[SUPPLIED DATA Boundary: Start]
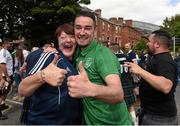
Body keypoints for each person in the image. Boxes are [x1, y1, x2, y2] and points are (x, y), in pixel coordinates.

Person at [67, 10, 131, 125]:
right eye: (78, 27)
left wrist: (89, 89)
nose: (82, 32)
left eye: (87, 28)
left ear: (94, 31)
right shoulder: (78, 52)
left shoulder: (103, 54)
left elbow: (117, 93)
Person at [18, 23, 82, 125]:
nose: (68, 40)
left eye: (71, 36)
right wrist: (42, 76)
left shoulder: (76, 61)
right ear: (57, 41)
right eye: (63, 37)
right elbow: (22, 90)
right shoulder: (51, 56)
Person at [125, 30, 178, 125]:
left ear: (157, 44)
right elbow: (155, 78)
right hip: (151, 113)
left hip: (159, 119)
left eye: (149, 41)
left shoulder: (164, 61)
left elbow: (166, 86)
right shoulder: (157, 58)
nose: (147, 44)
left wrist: (141, 71)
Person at [110, 43, 137, 124]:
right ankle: (135, 123)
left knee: (118, 106)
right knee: (130, 106)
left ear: (112, 49)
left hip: (118, 83)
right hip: (128, 82)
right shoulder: (126, 56)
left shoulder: (111, 58)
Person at [0, 39, 14, 120]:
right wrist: (5, 77)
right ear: (5, 44)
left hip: (5, 76)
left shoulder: (5, 51)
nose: (11, 45)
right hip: (6, 77)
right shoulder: (3, 52)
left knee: (5, 92)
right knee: (2, 94)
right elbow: (2, 65)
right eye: (10, 43)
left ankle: (2, 105)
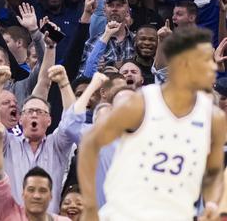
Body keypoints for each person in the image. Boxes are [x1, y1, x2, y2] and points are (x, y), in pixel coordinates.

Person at [78, 27, 227, 221]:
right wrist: (90, 206)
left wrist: (213, 203)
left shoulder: (214, 118)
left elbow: (214, 173)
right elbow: (90, 144)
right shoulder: (140, 104)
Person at [0, 114, 71, 221]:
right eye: (31, 190)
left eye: (43, 190)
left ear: (51, 196)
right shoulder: (9, 214)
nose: (36, 195)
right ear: (23, 194)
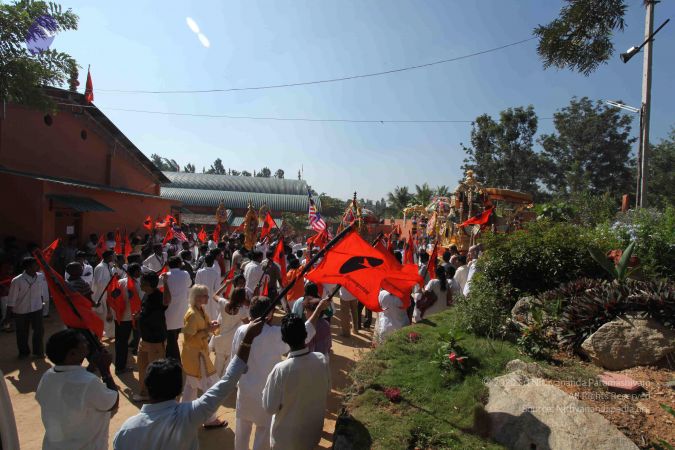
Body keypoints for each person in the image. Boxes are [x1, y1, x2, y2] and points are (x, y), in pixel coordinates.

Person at [113, 318, 265, 450]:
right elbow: (228, 380)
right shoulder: (189, 415)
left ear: (147, 385)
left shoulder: (126, 431)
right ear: (179, 389)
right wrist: (247, 339)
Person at [231, 296, 326, 450]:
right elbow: (304, 333)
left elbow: (234, 361)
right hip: (265, 393)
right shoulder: (274, 334)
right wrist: (319, 309)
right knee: (263, 432)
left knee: (242, 430)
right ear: (269, 314)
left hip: (244, 390)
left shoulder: (241, 331)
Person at [36, 329, 119, 450]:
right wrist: (105, 371)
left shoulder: (47, 376)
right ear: (72, 354)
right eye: (83, 342)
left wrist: (91, 368)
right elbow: (112, 403)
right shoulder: (89, 382)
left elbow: (72, 388)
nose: (88, 343)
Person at [262, 313, 331, 450]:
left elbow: (269, 407)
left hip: (285, 441)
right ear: (305, 335)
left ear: (284, 339)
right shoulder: (321, 359)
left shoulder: (281, 370)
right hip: (312, 435)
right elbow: (327, 389)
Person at [180, 285, 226, 428]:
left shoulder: (200, 310)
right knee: (210, 386)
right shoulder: (192, 314)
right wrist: (208, 330)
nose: (207, 297)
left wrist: (210, 326)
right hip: (196, 356)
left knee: (191, 386)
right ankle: (210, 419)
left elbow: (202, 328)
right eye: (205, 295)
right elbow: (188, 338)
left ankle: (183, 415)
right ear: (197, 297)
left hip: (197, 355)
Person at [132, 271, 168, 402]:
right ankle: (145, 393)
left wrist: (166, 283)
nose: (140, 285)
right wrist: (139, 315)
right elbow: (145, 312)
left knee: (156, 370)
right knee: (142, 368)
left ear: (149, 285)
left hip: (155, 342)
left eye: (143, 283)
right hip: (144, 339)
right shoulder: (146, 295)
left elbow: (167, 302)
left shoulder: (159, 297)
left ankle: (157, 396)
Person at [6, 257, 48, 358]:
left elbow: (41, 292)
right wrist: (8, 316)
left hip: (37, 308)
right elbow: (11, 299)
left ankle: (38, 352)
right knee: (22, 332)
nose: (38, 266)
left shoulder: (40, 276)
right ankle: (23, 352)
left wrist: (42, 303)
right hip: (21, 310)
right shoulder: (17, 280)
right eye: (35, 265)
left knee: (39, 331)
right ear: (28, 267)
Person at [210, 287, 249, 377]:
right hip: (231, 342)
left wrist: (226, 284)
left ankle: (214, 382)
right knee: (227, 367)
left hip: (220, 339)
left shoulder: (223, 303)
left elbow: (214, 295)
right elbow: (248, 324)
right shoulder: (242, 312)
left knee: (217, 365)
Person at [114, 263, 142, 375]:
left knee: (120, 342)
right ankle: (120, 367)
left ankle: (120, 365)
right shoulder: (137, 284)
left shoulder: (120, 282)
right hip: (130, 317)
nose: (140, 273)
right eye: (139, 271)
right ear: (135, 272)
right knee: (124, 342)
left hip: (120, 317)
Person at [163, 256, 192, 360]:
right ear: (179, 264)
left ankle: (171, 358)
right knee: (174, 337)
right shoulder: (185, 274)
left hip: (169, 312)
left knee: (171, 337)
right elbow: (189, 284)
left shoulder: (165, 276)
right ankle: (173, 358)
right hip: (182, 311)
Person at [195, 254, 220, 320]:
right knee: (212, 316)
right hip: (212, 297)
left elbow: (197, 286)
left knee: (202, 314)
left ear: (205, 262)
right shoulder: (216, 273)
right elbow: (217, 288)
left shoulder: (199, 272)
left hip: (201, 296)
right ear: (213, 262)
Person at [92, 250, 114, 323]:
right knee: (102, 318)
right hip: (101, 295)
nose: (114, 257)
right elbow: (98, 283)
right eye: (113, 256)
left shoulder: (108, 265)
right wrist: (110, 282)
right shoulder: (100, 267)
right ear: (109, 257)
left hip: (108, 294)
[SUPPLIED DATA Boundary: End]
* [EXERCISE REQUIREMENTS] Return all the records above exactly, pictures omitted.

* [EXERCISE SOLUTION]
Body keypoints for each person in the image. Boxes are [x1, y1, x2, y2] and points are (x, y), in pixel coordinates.

Person at [67, 10, 131, 125]:
right eye: (78, 27)
left wrist: (89, 89)
nose: (82, 32)
left eye: (87, 28)
left ear: (94, 31)
right shoulder: (78, 52)
left shoulder: (103, 54)
left elbow: (117, 93)
Person at [18, 23, 82, 125]:
nose: (68, 40)
left eye: (71, 36)
right wrist: (42, 76)
left shoulder: (76, 61)
right ear: (57, 41)
right eye: (63, 37)
right elbow: (22, 90)
right shoulder: (51, 56)
Person at [125, 30, 178, 125]:
left ear: (157, 44)
right elbow: (155, 78)
right hip: (151, 113)
left hip: (159, 119)
left eye: (149, 41)
left shoulder: (164, 61)
left elbow: (166, 86)
right shoulder: (157, 58)
nose: (147, 44)
left wrist: (141, 71)
Person at [110, 43, 137, 124]:
right ankle: (135, 123)
left knee: (118, 106)
right knee: (130, 106)
left ear: (112, 49)
left hip: (118, 83)
right hip: (128, 82)
right shoulder: (126, 56)
left shoulder: (111, 58)
Person at [0, 39, 14, 120]:
right wrist: (5, 77)
right ear: (5, 44)
left hip: (5, 76)
left shoulder: (5, 51)
nose: (11, 45)
right hip: (6, 77)
right shoulder: (3, 52)
left knee: (5, 92)
right knee: (2, 94)
right elbow: (2, 65)
right eye: (10, 43)
left ankle: (2, 105)
Body keypoints for each person in the image. Boxes are [x1, y1, x2, y2] and points are (x, y), in pixel coordinates.

Person at [78, 27, 227, 221]:
right wrist: (90, 206)
left wrist: (213, 203)
left shoulder: (214, 118)
left elbow: (214, 173)
right elbow: (90, 144)
right shoulder: (140, 104)
Person at [0, 114, 71, 221]:
right eye: (31, 190)
left eye: (43, 190)
left ear: (51, 196)
right shoulder: (9, 214)
nose: (36, 195)
right ear: (23, 194)
Body keypoints for each person in the image. Boxes are [x1, y1, x2, y2] and points are (x, y), in pixel coordinates.

Person at [113, 318, 265, 450]:
right elbow: (228, 380)
right shoulder: (189, 415)
left ear: (147, 385)
left shoulder: (126, 431)
right ear: (179, 389)
right wrist: (247, 339)
Person at [231, 296, 326, 450]:
right elbow: (304, 333)
left elbow: (234, 361)
right hip: (265, 393)
right shoulder: (274, 334)
right wrist: (319, 309)
right knee: (263, 432)
left knee: (242, 430)
right ear: (269, 314)
left hip: (244, 390)
left shoulder: (241, 331)
Person at [36, 329, 119, 450]:
right wrist: (105, 371)
left shoulder: (47, 376)
right ear: (72, 354)
right eye: (83, 342)
left wrist: (91, 368)
right elbow: (112, 403)
right shoulder: (89, 382)
left elbow: (72, 388)
nose: (88, 343)
Person at [262, 313, 331, 450]:
left elbow: (269, 407)
left hip: (285, 441)
right ear: (305, 335)
left ear: (284, 339)
right shoulder: (321, 359)
left shoulder: (281, 370)
right hip: (312, 435)
right elbow: (327, 389)
Person at [180, 285, 226, 428]:
left shoulder: (200, 310)
right knee: (210, 386)
right shoulder: (192, 314)
right wrist: (208, 330)
nose: (207, 297)
left wrist: (210, 326)
right hip: (196, 356)
left knee: (191, 386)
right ankle: (210, 419)
left elbow: (202, 328)
right eye: (205, 295)
right elbow: (188, 338)
left ankle: (183, 415)
right ear: (197, 297)
left hip: (197, 355)
Person at [132, 271, 168, 402]:
right ankle: (145, 393)
left wrist: (166, 283)
nose: (140, 285)
right wrist: (139, 315)
right elbow: (145, 312)
left knee: (156, 370)
right knee: (142, 368)
left ear: (149, 285)
left hip: (155, 342)
left eye: (143, 283)
right hip: (144, 339)
right shoulder: (146, 295)
left elbow: (167, 302)
left shoulder: (159, 297)
left ankle: (157, 396)
Person at [6, 257, 48, 358]:
left elbow: (41, 292)
right wrist: (8, 316)
left hip: (37, 308)
right elbow: (11, 299)
left ankle: (38, 352)
right knee: (22, 332)
nose: (38, 266)
left shoulder: (40, 276)
right ankle: (23, 352)
left wrist: (42, 303)
right hip: (21, 310)
right shoulder: (17, 280)
right eye: (35, 265)
left knee: (39, 331)
right ear: (28, 267)
Person at [210, 287, 249, 377]:
right hip: (231, 342)
left wrist: (226, 284)
left ankle: (214, 382)
right knee: (227, 367)
left hip: (220, 339)
left shoulder: (223, 303)
left elbow: (214, 295)
right elbow: (248, 324)
right shoulder: (242, 312)
left knee: (217, 365)
Person at [114, 263, 142, 375]:
left knee: (120, 342)
right ankle: (120, 367)
left ankle: (120, 365)
right shoulder: (137, 284)
left shoulder: (120, 282)
right hip: (130, 317)
nose: (140, 273)
right eye: (139, 271)
right ear: (135, 272)
right knee: (124, 342)
left hip: (120, 317)
Person at [163, 256, 192, 360]:
right ear: (179, 264)
left ankle: (171, 358)
right knee: (174, 337)
right shoulder: (185, 274)
left hip: (169, 312)
left knee: (171, 337)
right elbow: (189, 284)
left shoulder: (165, 276)
right ankle: (173, 358)
right hip: (182, 311)
Person at [195, 254, 220, 320]:
right knee: (212, 316)
right hip: (212, 297)
left elbow: (197, 286)
left knee: (202, 314)
left ear: (205, 262)
right shoulder: (216, 273)
right elbow: (217, 288)
left shoulder: (199, 272)
left hip: (201, 296)
right ear: (213, 262)
Person at [92, 250, 114, 323]:
right knee: (102, 318)
right hip: (101, 295)
nose: (114, 257)
right elbow: (98, 283)
right eye: (113, 256)
left shoulder: (108, 265)
right wrist: (110, 282)
right shoulder: (100, 267)
right ear: (109, 257)
left hip: (108, 294)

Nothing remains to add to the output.